§ Directions for this task
Among the records below, find the lines that contain "could" and copy each of them.

═══ Data under study ═══

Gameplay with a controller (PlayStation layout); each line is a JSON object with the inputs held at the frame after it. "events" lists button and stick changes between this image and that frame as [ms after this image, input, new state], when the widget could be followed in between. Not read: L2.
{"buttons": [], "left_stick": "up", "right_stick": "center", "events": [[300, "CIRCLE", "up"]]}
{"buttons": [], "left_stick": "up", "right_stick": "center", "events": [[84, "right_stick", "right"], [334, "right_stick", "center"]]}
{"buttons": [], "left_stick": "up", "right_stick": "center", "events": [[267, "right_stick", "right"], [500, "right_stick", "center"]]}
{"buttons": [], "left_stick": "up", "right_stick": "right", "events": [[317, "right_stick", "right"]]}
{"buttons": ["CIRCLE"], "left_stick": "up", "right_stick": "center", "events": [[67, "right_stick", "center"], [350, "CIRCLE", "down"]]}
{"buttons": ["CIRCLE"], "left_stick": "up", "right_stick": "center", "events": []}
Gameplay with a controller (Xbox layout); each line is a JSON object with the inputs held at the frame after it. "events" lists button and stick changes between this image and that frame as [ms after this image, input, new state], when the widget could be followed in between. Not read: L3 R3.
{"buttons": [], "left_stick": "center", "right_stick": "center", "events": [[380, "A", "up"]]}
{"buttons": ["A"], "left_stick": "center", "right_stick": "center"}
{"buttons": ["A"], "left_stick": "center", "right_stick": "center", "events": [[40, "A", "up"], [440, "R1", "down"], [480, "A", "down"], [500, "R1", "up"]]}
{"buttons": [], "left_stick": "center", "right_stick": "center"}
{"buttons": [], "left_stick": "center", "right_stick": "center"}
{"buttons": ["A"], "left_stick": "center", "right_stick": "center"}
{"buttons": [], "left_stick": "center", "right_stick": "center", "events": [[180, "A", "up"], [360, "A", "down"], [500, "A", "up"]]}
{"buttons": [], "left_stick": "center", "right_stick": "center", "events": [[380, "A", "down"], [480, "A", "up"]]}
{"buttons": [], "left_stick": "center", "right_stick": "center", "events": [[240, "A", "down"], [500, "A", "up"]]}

═══

§ Task answer
Gameplay with a controller (PlayStation layout); each line is a JSON object with the inputs held at the frame after it. "events" lists button and stick changes between this image and that frame as [ms after this image, input, new state], when the widget could be followed in between. Not read: L2.
Gameplay with a controller (Xbox layout); each line is a JSON object with the inputs held at the frame after it. "events" lists button and stick changes between this image and that frame as [ms after this image, input, new state], when the widget could be followed in between. Not read: L3 R3.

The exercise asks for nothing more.